Saturday, August 13, 2011

There Came Both Mist and Snow (1940) by Michael Innes

There Came both Mist and Snow

Another of Innes's family gatherings in an old baronial hall, or baronet's mansion in this case, around a strangely half-hearted crime - not murder, but only attempted murder this time. The house and park are surrounded by an industrial estate, with vast neon signs, factory sirens and traffic noises intruding all the time upon the pastimes of the upper classes. This creates a curious atmosphere, but the book is a curiosity in many other respects as well. This is an early Innes - only his 6th novel - which reads like a late one: it's short, under-characterized, and the ending is more whimsical than satisfying.

Borges speaks of the Ellery Queen mystery structure, in which two solutions are proposed, a convincing but false one, and the even more convincing true solution. Innes seems to have made a speciality of discarding as many solutions as he can manage. In this particular case, there are solutions implicating by turns every member of the house party, with increasingly bizarre motives and murder methods involved. The book is overflowing with extravagantly stressed details which are only too obviously clues planted by a clumsy author - but they are so varied and puzzling that it seems impossible to sort out the direction in which they should be pointing. From this material, a full collection of Father Brown stories might have been produced. After going over a dozen promising if overcomplicated versions of the crime - involving anything from fancy shooting methods to dextrocardia - we arrive finally at the true solution, which uses one and only one clue, completely missed by the reader in the very first pages of the book and connected with the quotation in the title. This is both neat and infuriating; infuriating because there is no real logic substantiating any of the versions, including the final one; the choice between them is made just on the author's say-so. Appleby does not put in five minutes of honest detection here, while at one point going to the length of knocking out an innocent man with a stone for the sake of an anatomical experiment. At another point he falsely reports a man to his family as having been killed by an industrial press and leaving remains 'no more than a few millimetres thick' - which probably gave Innes an idea for a later novel, but which is also a rather shocking instance of black comedy even for this author.

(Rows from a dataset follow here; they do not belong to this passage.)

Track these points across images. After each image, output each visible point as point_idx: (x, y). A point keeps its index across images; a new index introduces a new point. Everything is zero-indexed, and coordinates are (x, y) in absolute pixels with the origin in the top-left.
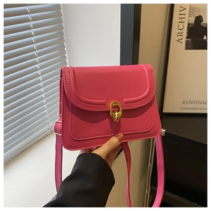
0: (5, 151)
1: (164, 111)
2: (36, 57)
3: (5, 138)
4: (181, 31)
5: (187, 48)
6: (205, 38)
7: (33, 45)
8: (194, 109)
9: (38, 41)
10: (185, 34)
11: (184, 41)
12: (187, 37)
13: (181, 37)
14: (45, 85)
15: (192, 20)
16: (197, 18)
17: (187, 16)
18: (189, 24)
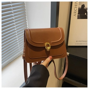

As usual with Innes, there are multiple diversions in this unsatisfactory chronicle. The characters are surprisingly entertaining despite being underdeveloped due to the short length of the book. The narration is in the first person (unusually for Innes), and the narrator, a slightly pompous elderly author perhaps in the Henry James mould, has some priceless exchanges on the craft of literature with his cousin, a scatterbrained mystery writer in the Agatha Christie vein. There is also a parlour game of Shakespeare's bells and a lovely false clue quotation from Yeats:

Bolt and bar the shutter,
For the foul winds blow:
Our minds are at their best this night,
And I seem to know
That everything outside us is
Mad as the mist and snow.

2 comments:

Karyn Reeves said...

I haven't read this book, but you touch here on the very aspect that first disturbed me about Michael Innes: this sense of the right solution being only one of many equally plausible possibilities rather than a unique solution that can be logically deduced. Eventually I managed to look past that and appreciate the other worthy aspects of his stories. And frustrating though his lack of consistency is, I try to keep in mind that writing even one brilliant novel is an impressive achievement, and I know he managed that.

polecat said...

Yes, there is this arbitrariness about some of his solutions, which partly may have been due to an intentional spoofing of genre conventions. But aside from that I seem to remember Stewart acknowledging somewhere in his autobiography that plotting and clueing were not his major strengths. And I think he very definitely had a strong inclination towards the fantastic and the bizarre, which spoiled a few of his stories but perhaps enhanced some others.